January 7, 2012

BOOK OF THE WEEK: WEEK ONE, 2012

Sylvia Nasar, Grand Pursuit: The Story of Economic Genius (New York: Simon & Schuster, 2011) ("Rather than a history of economic thought, the book . . . is the story of an idea that was born in the golden age before World War I, challenged in the catastrophic interwar years by two world wars, the rise of totalitarian governments, and a great depression, and was revived in a second golden age in the aftermath of World War II." "Alfred Marshall called modern economics an 'Organan,' ancient Greek for tool, not a body of truths but an 'engine of analysis' useful for discovering truths and, as the term implied, an implement that would never be perfected or completed but would always require improvement, adaption, innovation.
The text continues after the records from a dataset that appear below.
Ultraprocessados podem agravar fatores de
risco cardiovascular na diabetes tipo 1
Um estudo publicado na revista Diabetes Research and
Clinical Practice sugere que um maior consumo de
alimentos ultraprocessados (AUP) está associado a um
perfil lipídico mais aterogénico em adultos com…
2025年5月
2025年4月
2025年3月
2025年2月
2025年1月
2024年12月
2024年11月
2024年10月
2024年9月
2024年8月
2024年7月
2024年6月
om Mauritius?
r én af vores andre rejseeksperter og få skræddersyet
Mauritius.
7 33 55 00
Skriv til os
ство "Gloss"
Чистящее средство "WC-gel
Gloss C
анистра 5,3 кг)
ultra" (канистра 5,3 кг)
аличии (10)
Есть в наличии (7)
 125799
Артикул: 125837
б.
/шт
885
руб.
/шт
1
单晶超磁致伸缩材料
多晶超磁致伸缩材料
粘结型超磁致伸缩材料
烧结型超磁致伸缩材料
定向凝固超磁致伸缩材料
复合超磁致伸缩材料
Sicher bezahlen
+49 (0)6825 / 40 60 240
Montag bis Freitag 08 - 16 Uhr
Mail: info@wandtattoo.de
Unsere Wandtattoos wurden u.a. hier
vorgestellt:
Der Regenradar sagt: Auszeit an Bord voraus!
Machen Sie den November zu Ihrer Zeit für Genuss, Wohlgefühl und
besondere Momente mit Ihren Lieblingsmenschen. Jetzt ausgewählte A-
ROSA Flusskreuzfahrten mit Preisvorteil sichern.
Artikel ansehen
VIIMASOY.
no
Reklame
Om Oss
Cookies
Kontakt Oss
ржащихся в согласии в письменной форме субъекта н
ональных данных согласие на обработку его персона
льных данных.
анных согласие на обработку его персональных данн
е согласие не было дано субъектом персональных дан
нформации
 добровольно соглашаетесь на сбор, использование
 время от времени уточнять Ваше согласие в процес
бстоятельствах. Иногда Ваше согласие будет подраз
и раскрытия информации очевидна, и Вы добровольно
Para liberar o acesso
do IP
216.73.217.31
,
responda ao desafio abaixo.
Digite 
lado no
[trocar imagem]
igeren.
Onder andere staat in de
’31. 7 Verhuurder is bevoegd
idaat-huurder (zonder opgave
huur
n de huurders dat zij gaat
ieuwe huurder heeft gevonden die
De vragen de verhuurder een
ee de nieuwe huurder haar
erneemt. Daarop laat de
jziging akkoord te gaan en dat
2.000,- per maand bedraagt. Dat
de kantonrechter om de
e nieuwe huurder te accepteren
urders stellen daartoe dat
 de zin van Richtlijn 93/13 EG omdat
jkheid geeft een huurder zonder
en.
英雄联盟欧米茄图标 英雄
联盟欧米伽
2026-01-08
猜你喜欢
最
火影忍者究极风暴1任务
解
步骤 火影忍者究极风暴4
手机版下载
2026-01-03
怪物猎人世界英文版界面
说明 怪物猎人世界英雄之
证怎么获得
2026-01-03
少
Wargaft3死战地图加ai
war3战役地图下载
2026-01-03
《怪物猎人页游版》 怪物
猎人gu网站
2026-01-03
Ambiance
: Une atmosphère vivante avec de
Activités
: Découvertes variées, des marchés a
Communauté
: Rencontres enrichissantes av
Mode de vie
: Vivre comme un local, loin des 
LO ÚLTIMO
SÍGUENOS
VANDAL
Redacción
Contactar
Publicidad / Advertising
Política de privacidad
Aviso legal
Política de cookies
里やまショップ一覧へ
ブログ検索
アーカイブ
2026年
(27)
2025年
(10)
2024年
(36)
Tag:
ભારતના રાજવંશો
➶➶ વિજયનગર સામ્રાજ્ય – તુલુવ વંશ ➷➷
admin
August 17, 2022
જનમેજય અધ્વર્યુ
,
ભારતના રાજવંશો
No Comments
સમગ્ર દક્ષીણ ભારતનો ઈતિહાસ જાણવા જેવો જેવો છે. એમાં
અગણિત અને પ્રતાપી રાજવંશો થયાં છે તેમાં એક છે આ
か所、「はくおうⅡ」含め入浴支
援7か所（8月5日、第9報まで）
His student John Maynard Keynes called economics an 'apparatus of the mind' that, like any other science, was essential for analyzing the modern world and making the most of it possibilities." "I chose protagonists who were instrumental in turning economics into an instrument off mastery. I chose men and women with 'cool heads but warm hearts' who helped build Marshall's 'engine' and innovated Keynes's 'apparatus. I chose figures whose temperaments, experiences and genius led them, in response to their own times and places, to ask new questions and propose new answers. I chose figures that took the story from London in the 1840s around the world, ending in Calcutta at the turn of the twenty-first century. I tried to picture what each of them saw when they looked at their world, and to understand what moved, intrigued, inspired them. All of these thinkers were searching for intellectual tools that could help solve what Keynes called 'the political problem of mankind: how to combine three things: economic efficiency, social justice and individual liberty." Id. at xiv-xv.).